Stored data entries:
= Beginning of Section =

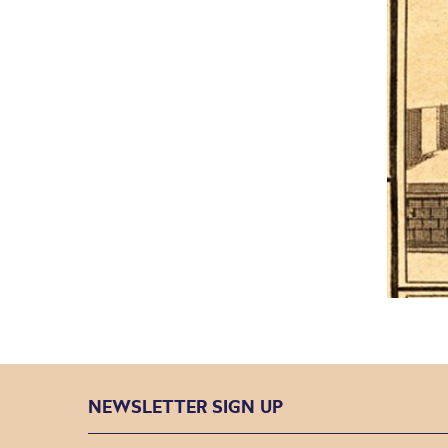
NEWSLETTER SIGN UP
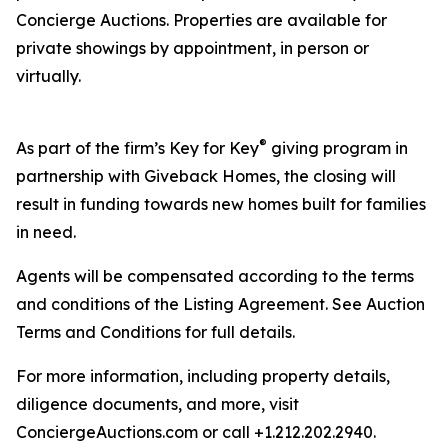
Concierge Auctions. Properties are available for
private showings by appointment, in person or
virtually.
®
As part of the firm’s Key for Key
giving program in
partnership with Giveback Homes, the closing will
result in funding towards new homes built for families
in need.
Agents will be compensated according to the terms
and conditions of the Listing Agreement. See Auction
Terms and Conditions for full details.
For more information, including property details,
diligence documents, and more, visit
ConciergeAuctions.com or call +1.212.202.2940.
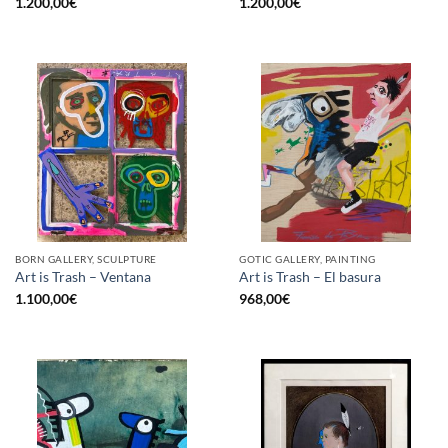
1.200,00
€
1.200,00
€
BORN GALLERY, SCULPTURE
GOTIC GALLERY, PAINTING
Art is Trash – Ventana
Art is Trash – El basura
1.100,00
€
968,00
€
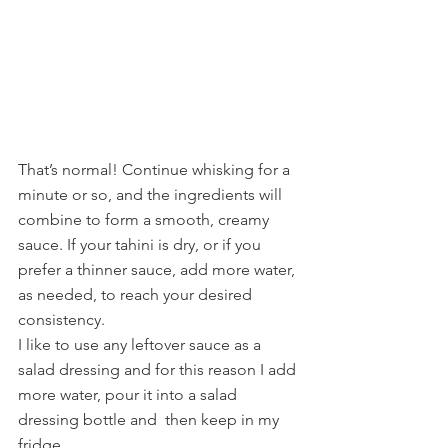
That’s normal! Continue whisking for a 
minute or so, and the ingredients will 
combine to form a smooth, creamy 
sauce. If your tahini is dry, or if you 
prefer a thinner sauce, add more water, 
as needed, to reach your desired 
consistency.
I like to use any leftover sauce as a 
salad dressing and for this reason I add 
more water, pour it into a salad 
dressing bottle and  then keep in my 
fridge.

= End of Section =
= Beginning of Section =

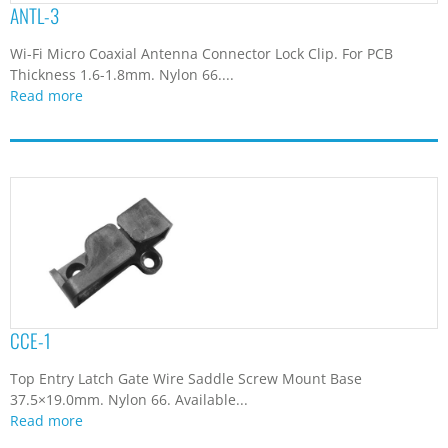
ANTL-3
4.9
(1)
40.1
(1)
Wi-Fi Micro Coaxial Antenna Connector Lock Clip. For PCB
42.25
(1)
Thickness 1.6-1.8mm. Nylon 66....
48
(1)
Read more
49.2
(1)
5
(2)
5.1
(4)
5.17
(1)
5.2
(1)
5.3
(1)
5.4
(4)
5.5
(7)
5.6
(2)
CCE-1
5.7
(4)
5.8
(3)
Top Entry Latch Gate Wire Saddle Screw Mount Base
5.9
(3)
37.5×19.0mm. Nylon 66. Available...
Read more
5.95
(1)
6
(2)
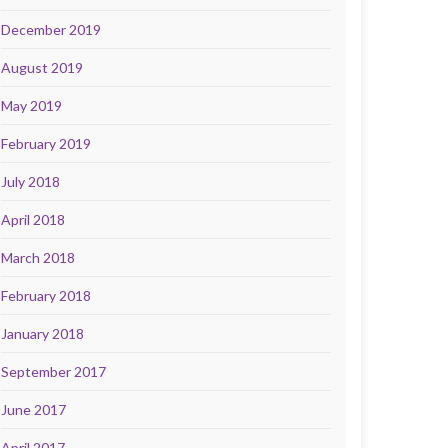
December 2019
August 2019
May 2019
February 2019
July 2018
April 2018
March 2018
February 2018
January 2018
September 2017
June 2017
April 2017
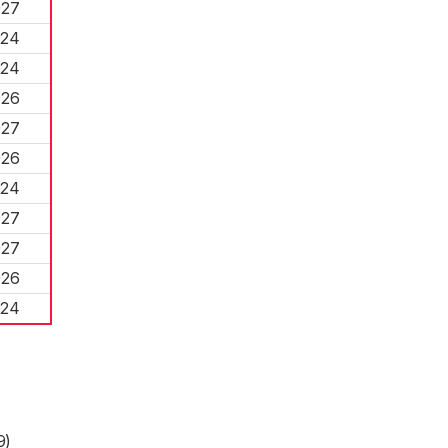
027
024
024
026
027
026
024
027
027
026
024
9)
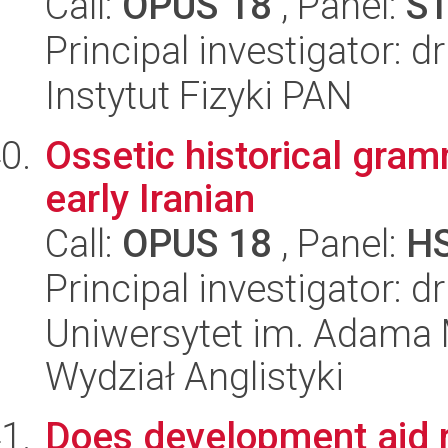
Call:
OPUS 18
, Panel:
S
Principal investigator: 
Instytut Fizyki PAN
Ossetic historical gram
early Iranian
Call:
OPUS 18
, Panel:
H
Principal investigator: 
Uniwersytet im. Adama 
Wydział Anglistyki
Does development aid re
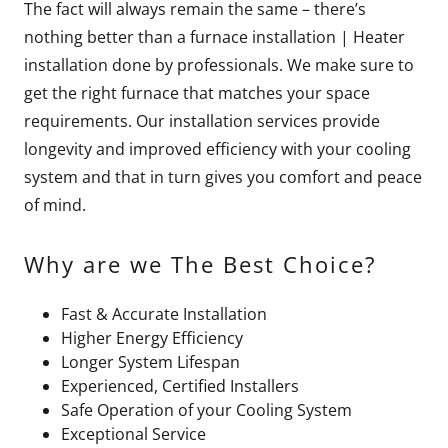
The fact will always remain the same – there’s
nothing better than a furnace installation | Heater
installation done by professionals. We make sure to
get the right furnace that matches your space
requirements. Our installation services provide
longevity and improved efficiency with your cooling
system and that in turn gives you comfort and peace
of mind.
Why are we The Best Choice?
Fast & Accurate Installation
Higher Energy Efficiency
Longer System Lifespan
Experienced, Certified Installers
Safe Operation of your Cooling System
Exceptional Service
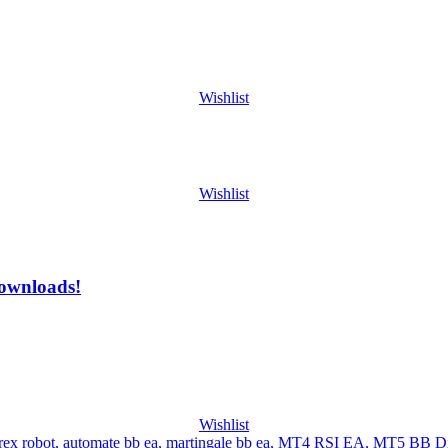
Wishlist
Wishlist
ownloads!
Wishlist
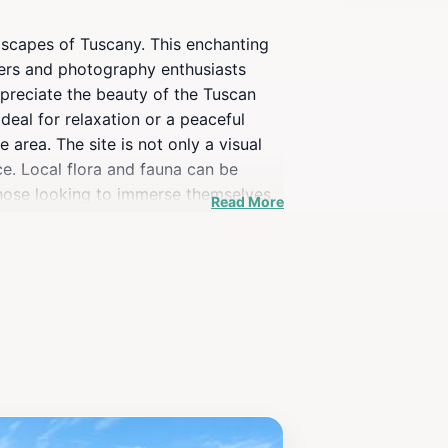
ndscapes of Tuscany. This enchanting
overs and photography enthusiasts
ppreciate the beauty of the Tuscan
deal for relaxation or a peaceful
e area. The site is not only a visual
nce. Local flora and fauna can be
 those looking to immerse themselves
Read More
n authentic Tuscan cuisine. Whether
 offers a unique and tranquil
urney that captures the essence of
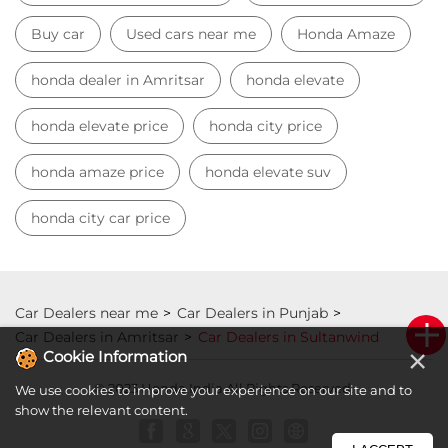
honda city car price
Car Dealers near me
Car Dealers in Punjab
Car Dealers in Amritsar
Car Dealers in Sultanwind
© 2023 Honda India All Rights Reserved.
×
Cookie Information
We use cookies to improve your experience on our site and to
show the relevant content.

= End of Section =

## EXERCISE
Between and including the line above that contains "NEWSLETTER SIGN UP" and the line that contains "Terms and Conditions for full details.", restate every line word for word. Pictures stay out.

## COMPLETED EXERCISE
NEWSLETTER SIGN UP
Concierge Auctions. Properties are available for
private showings by appointment, in person or
virtually.
®
As part of the firm’s Key for Key
giving program in
partnership with Giveback Homes, the closing will
result in funding towards new homes built for families
in need.
Agents will be compensated according to the terms
and conditions of the Listing Agreement. See Auction
Terms and Conditions for full details.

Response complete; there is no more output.